[Marche à suivre]:
Recopiez à l'identique le passage du texte sur le projet DAISIE situé entre « Le projet DAISIE, dirigé » et « active des seniors. », ces deux bornes incluses.

[Extrait de page]:
+++

Annoncés en été 2017, trois projets impliquant des chercheurs et chercheuses suisses ont été sélectionnés à la suite d’un appel du réseau NORFACE (New Opportunities for Research Funding Agency Cooperation in Europe) lancé pour soutenir des programmes de recherche sur l’accumulation des inégalités sociales au long du parcours de vie. Au total, 170 équipes avaient répondu à l’appel et 13 projets ont été retenus pour financement. Deux des projets primés ont des liens avec le Pôle de recherche national LIVES – Surmonter la vulnérabilité : Perspective du parcours de vie (PRN LIVES). L’un d’eux, Dynamics of Accumulated Inequalities for Seniors in Employment (DAISIE), bénéficiera de 1.5 million de francs sur trois ans.
Le projet DAISIE, dirigé par Nicky Le Feuvre, professeure de sociologie du travail à l’UNIL et cheffe du projet Genre & Professions (IP206) au sein du PRN LIVES, a pour objectif d’étudier les enjeux sociaux du vieillissement au travail. Dans la plupart des pays européens, en effet, l’allongement de l’espérance de vie et les difficultés de financement des caisses de pension génèrent des incitations plus ou moins fortes en faveur de l’allongement de la durée de la vie active des seniors.
Savoir dans quelles conditions il est possible ou souhaitable de prolonger la vie professionnelle des individus est dès lors une question brûlante, car l’emploi des seniors a des conséquences en cascade sur d’autres domaines de la vie, y compris la santé. Outre les enjeux d’emploi, de financement des retraites et de gestion des ressources humaines, ce sujet révèle l’importance des échanges intergénérationnels des seniors, que ce soit avec leurs enfants adultes et leurs petits-enfants ou avec leurs propres parents âgés.

+++

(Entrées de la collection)
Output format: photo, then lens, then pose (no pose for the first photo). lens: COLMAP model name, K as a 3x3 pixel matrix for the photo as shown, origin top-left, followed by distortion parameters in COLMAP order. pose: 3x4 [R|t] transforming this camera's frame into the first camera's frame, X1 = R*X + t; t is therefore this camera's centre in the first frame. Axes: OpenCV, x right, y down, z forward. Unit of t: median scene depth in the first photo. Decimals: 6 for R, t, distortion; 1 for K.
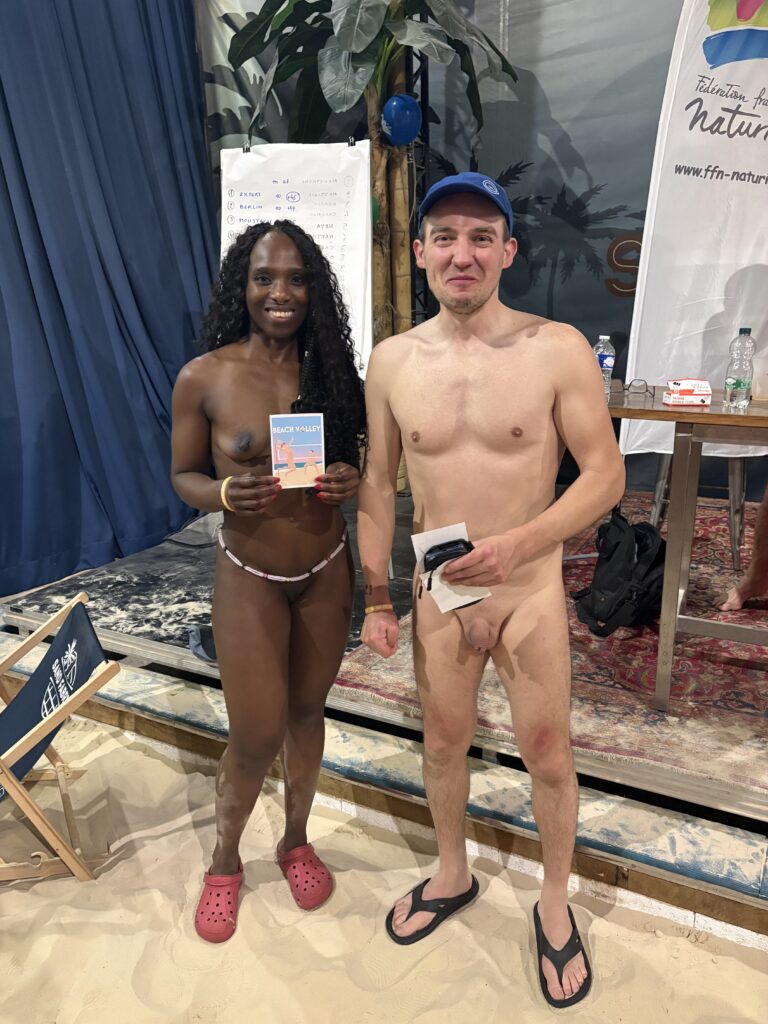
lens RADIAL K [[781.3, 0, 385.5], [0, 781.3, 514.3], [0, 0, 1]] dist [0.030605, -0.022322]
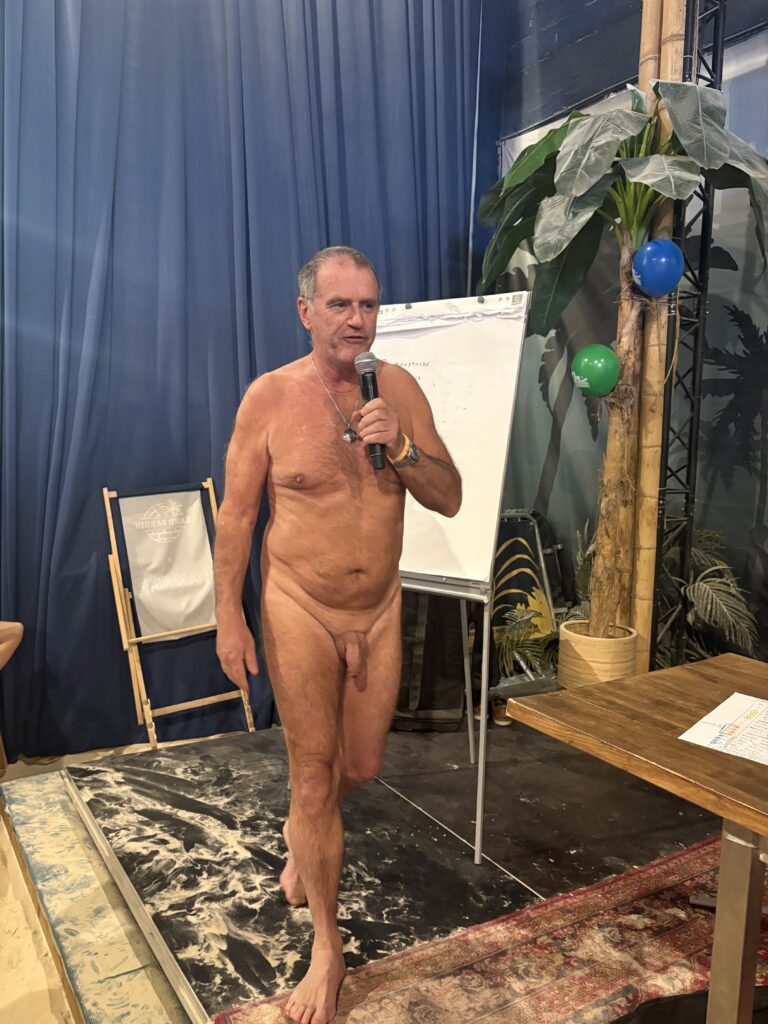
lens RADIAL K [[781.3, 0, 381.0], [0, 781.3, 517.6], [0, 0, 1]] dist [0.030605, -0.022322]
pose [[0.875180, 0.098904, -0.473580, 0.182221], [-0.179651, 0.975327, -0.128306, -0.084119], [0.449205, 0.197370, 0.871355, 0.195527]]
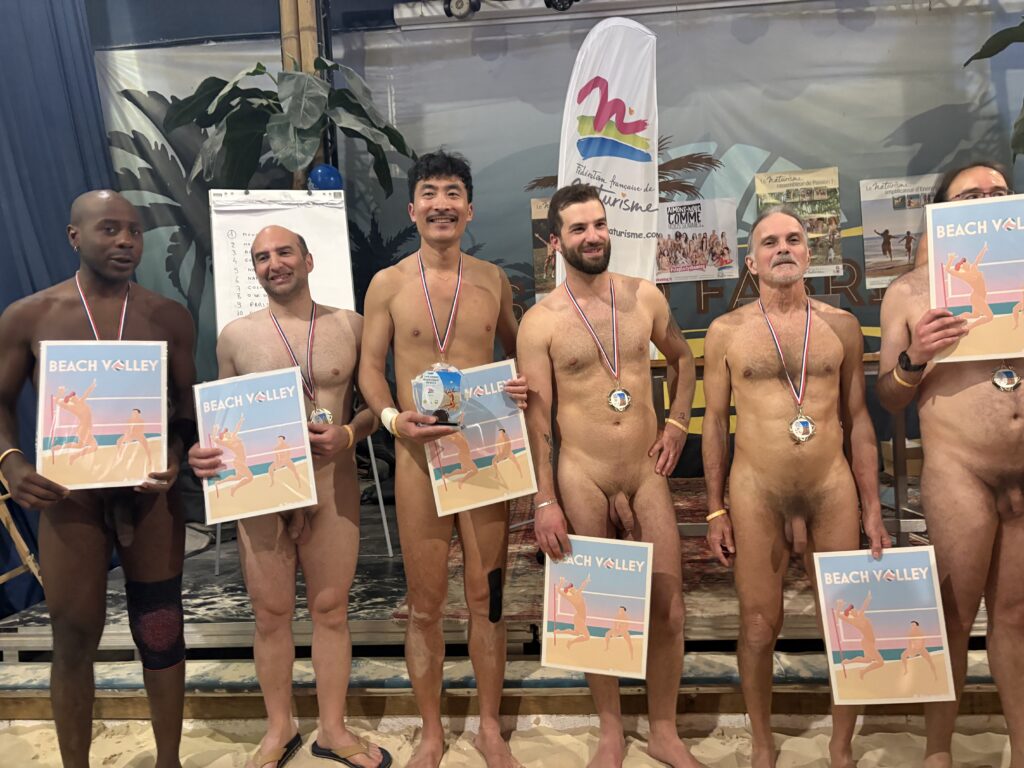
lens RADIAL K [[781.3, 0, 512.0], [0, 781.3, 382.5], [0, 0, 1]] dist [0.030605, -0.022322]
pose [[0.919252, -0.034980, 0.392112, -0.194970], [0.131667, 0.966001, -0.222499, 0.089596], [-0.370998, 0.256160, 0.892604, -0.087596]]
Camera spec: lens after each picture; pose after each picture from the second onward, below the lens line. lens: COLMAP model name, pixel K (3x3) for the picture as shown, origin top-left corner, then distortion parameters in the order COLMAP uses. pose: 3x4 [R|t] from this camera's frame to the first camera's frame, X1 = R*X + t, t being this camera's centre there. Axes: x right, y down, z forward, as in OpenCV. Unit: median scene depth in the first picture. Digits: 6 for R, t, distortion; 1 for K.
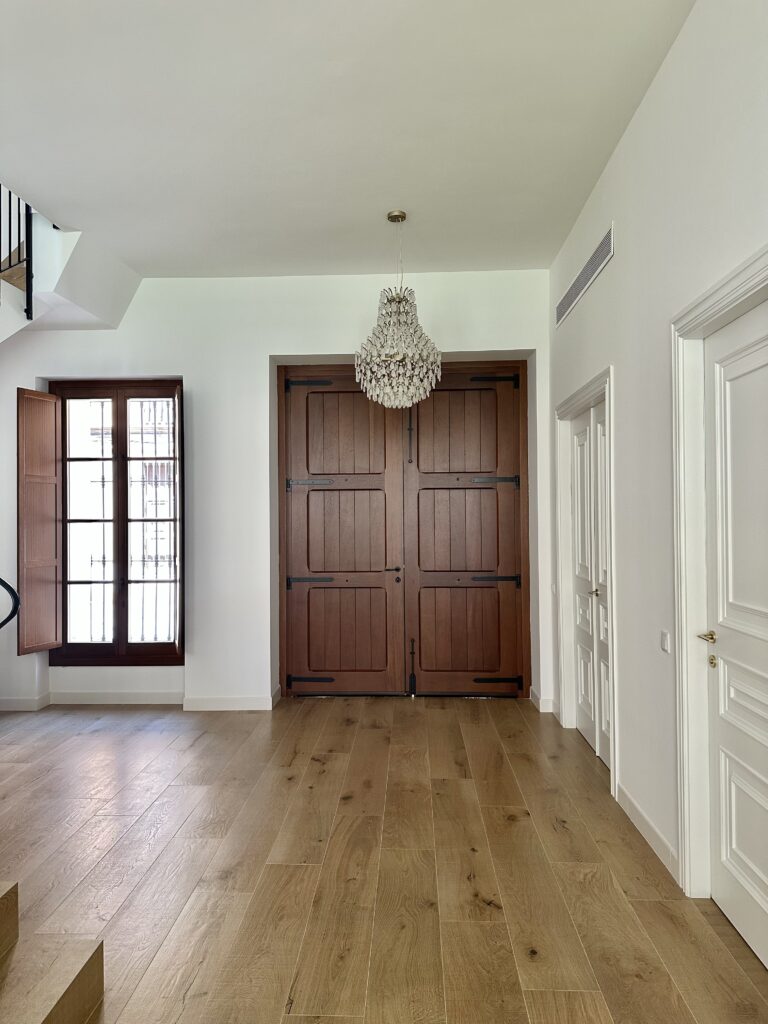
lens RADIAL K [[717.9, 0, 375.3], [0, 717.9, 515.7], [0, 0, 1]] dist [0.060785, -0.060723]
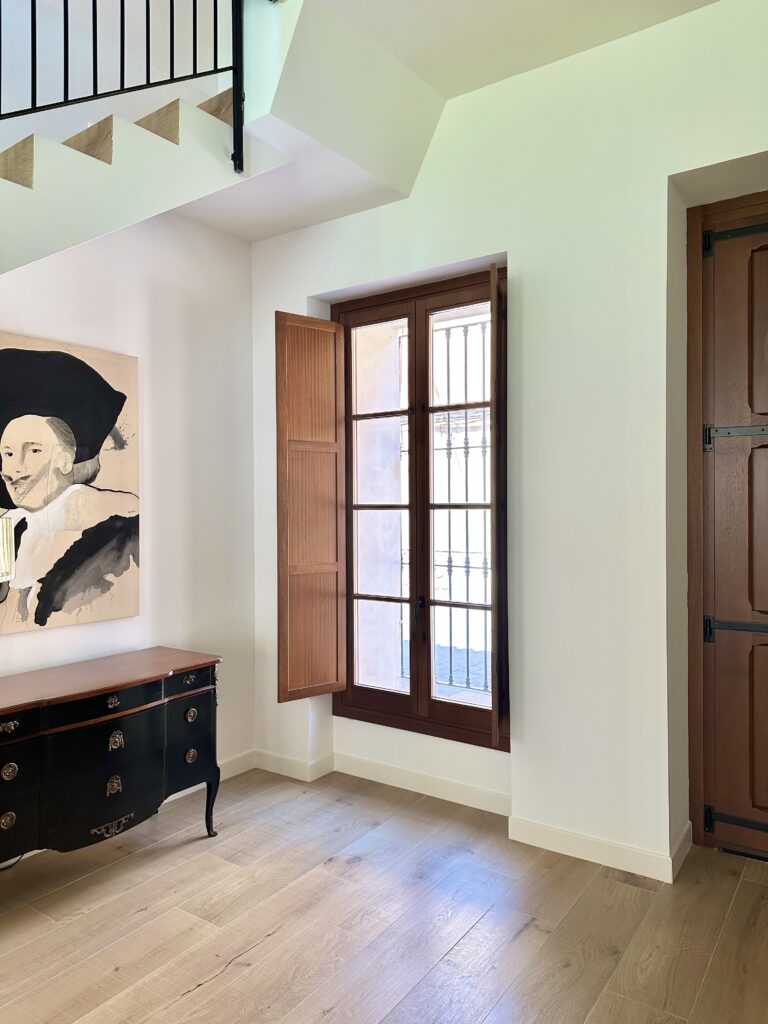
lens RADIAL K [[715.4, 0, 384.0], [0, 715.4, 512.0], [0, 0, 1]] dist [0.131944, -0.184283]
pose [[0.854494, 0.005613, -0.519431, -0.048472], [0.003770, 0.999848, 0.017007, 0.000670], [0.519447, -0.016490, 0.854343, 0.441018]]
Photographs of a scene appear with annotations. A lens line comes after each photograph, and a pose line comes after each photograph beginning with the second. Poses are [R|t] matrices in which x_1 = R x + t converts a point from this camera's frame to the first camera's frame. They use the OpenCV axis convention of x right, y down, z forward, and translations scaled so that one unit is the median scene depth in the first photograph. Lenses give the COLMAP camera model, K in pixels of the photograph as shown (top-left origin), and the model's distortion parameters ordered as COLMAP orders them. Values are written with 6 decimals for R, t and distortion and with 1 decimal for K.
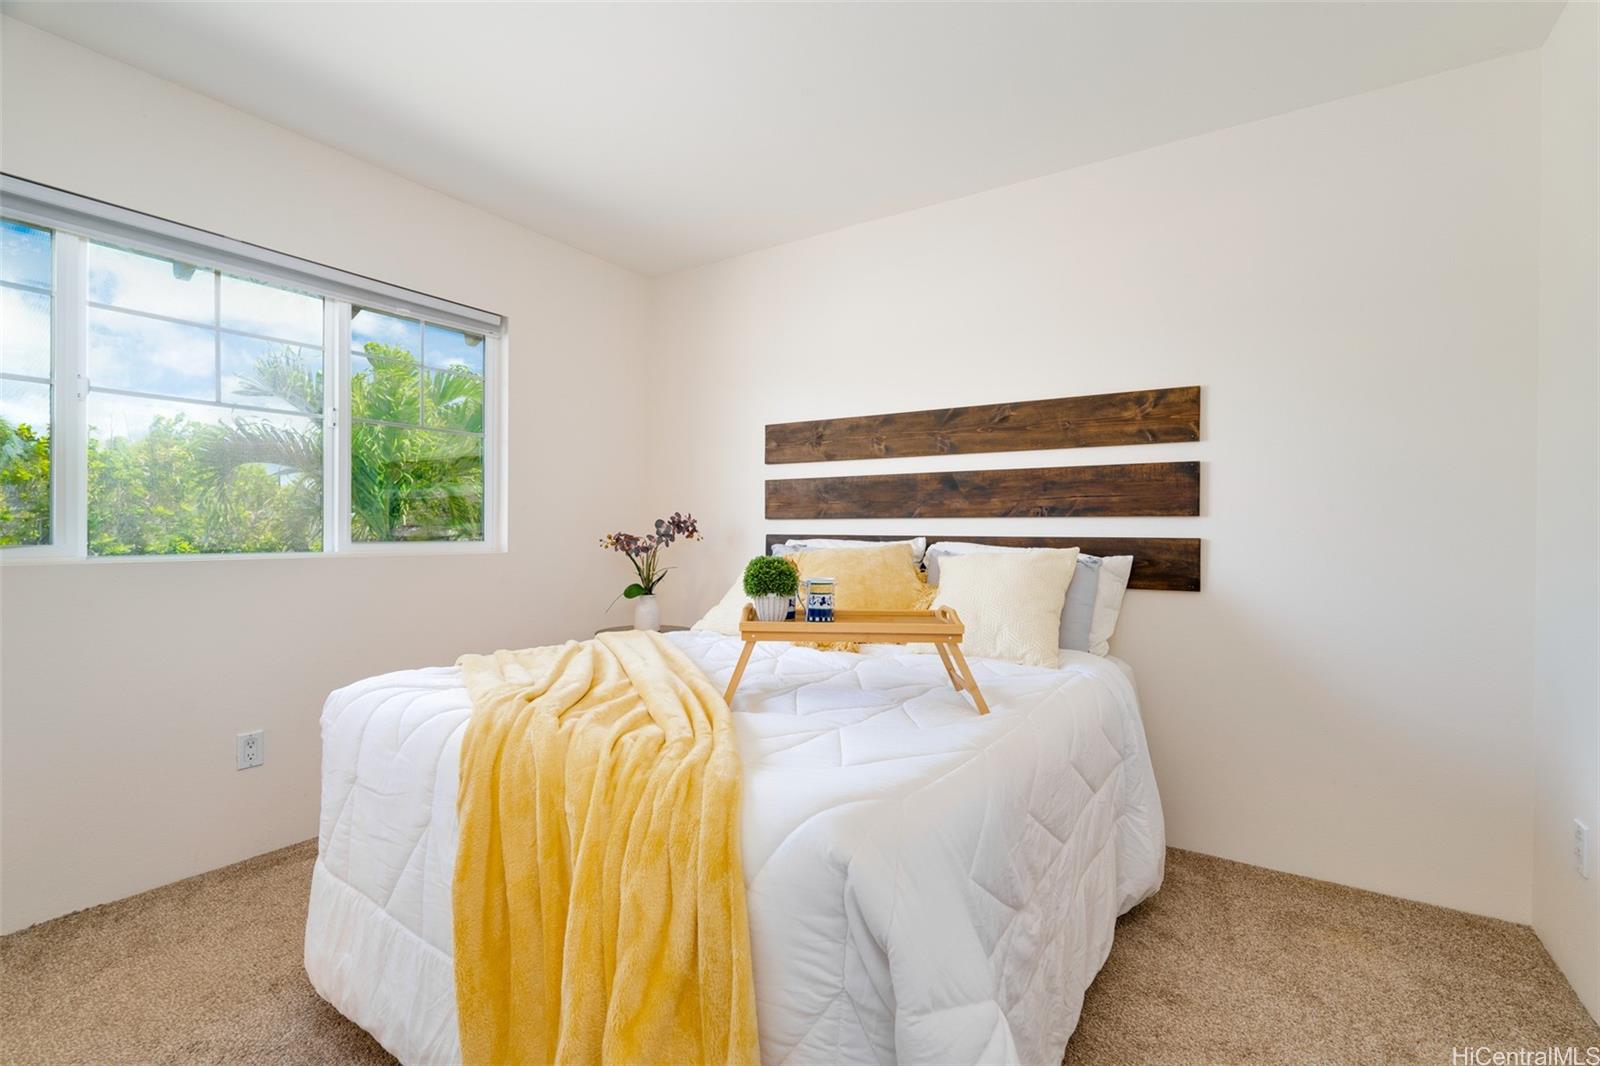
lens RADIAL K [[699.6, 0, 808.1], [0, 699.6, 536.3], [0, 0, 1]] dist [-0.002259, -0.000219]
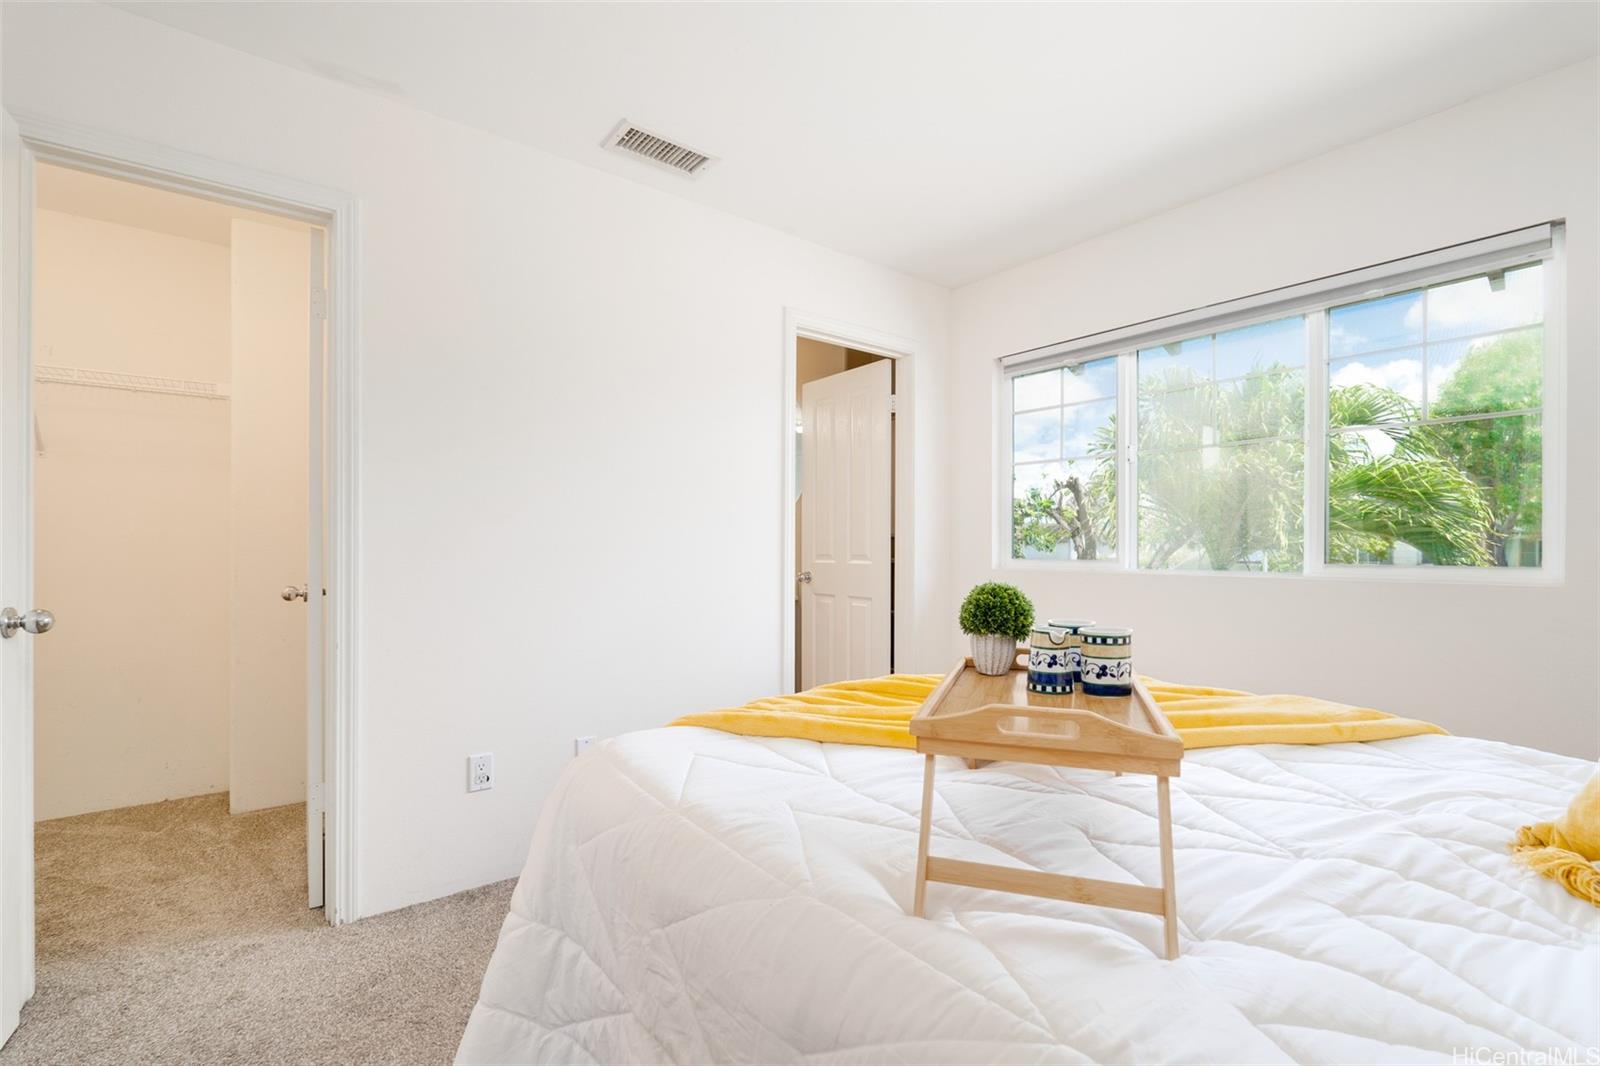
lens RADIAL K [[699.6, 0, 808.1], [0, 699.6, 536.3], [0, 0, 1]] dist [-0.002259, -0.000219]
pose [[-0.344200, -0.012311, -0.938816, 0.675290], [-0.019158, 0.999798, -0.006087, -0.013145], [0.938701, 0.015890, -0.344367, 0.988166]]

+++

[Résultat]:
Le projet DAISIE, dirigé par Nicky Le Feuvre, professeure de sociologie du travail à l’UNIL et cheffe du projet Genre & Professions (IP206) au sein du PRN LIVES, a pour objectif d’étudier les enjeux sociaux du vieillissement au travail. Dans la plupart des pays européens, en effet, l’allongement de l’espérance de vie et les difficultés de financement des caisses de pension génèrent des incitations plus ou moins fortes en faveur de l’allongement de la durée de la vie active des seniors.